Source text:
[calculate] rgb leds + sparkfun spi PCB + Arduino

Hello,
I own:

(if somebody interests in further: http://www.julienbayle.net/diy/LiveInterface/ )

I have some doubts about currents etc.

I'd like to know if I could use only USB cable power supply ( max 400mA.. I think)

If I'd need an external powersupply, how it goes ?
I know for the jumper... ok :smiley:
But do I use 5V and Gnd on the arduino board too ? or may I have an external circuit for the backpack, and the couple of components I use (164, 165 PISO and SIPO) ?

any helps would be appreciated !

Assume each LED takes 20mA then 64 * 20 * 3 = 3840mA which is too much for the USB port.

You can use an external supply just for the LEDs (make sure grounds are connected together) or for both LEDs and Ardunino. In that case feed the voltage into the Arduino's +5V input not the Vin.

For 5V you need 180R resistors. However many LEDs look good with just 6mA down them (it depends on their efficiency) in which case a 510R resistor would do. The three colours will require slightly different values to make them the same brightness so experiment with values around these.

This would give you 1152mA which would still need an external supply for.
However if you are going to multiplex them then they will probably need the 20mA as the multiplexing makes them dimmer (they are only on some of the time)

Exercise requirements:
A – Quote the RGB LED forum thread, beginning at the words "any helps would" and stopping after "not the Vin.".
B – In the RGB LED forum thread, which Arduino input should receive the voltage when an external supply powers both the LEDs and the Arduino?
C – Proceed with the RGB LED forum thread from the point where it stops.
These records were taken from a separate source.

(Stored data)
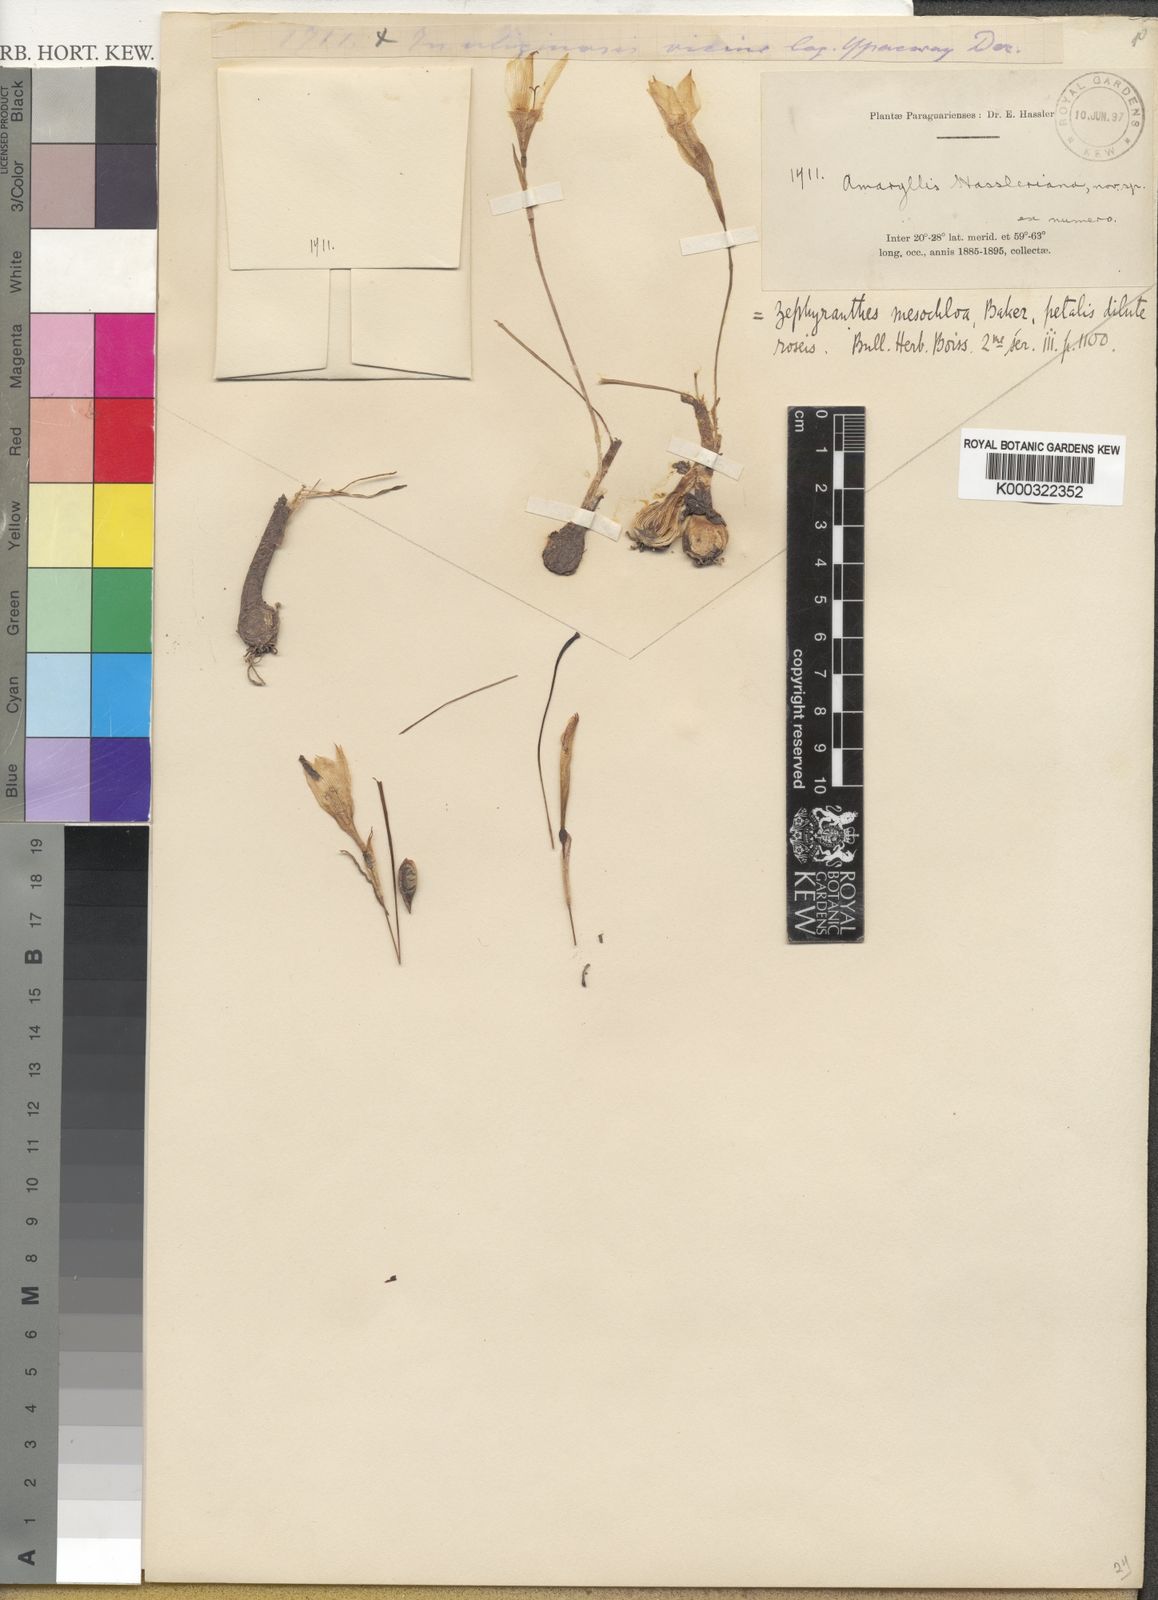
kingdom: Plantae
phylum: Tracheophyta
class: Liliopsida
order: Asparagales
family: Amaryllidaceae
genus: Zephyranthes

Exercise answers:
A –
any helps would be appreciated !

Assume each LED takes 20mA then 64 * 20 * 3 = 3840mA which is too much for the USB port.

You can use an external supply just for the LEDs (make sure grounds are connected together) or for both LEDs and Ardunino. In that case feed the voltage into the Arduino's +5V input not the Vin.

B – The Arduino's +5V input, not the Vin.

C –
hello Grumpy_Mike,

do you know the sparkfun backpack? I mean, did you advice me with all these precious infos because it is this particular PCB or were you more general?

I guess 180R = 180KOhms
But with the sparkfun backpack, all is on the little pcb... 100KOhms are put on it.
I don't know if it will be enough etc ...
Someone did this test?

Ok for multiplexing
I'll check that

Ok for the power supply female connector on the board..
I guess I'll do that... Only one power supply for all..

precious infos because it is this particular PCB

no it's just general information

I guess 180R = 180KOhms

No 180R = 180 Ohms
180KOhms is 180000 Ohms

Assume you mean 100 Ohms on the board this is probably alright but I would go for a lower current unless you are going to multiplex them.
LEDs can stand a much higher current for a short time than the continuous current so when you are flashing them you tend to put more current through them to compensate for the fact they are off some of the time.

180R is a writing system I don't know...

I read without glasses: these are 100 Ohms.

the code is: (made by Sparkfun and grab on their page:
SparkFun LED Matrix - Serial Interface - Red/Green/Blue - COM-00760 - SparkFun Electronics )

/*


*/

#include <inttypes.h>
#include <avr/io.h>
#include <avr/interrupt.h>
#include <math.h>

#define sbi(var, mask)   ((var) |= (uint8_t)(1 << mask))
#define cbi(var, mask)   ((var) &= (uint8_t)~(1 << mask))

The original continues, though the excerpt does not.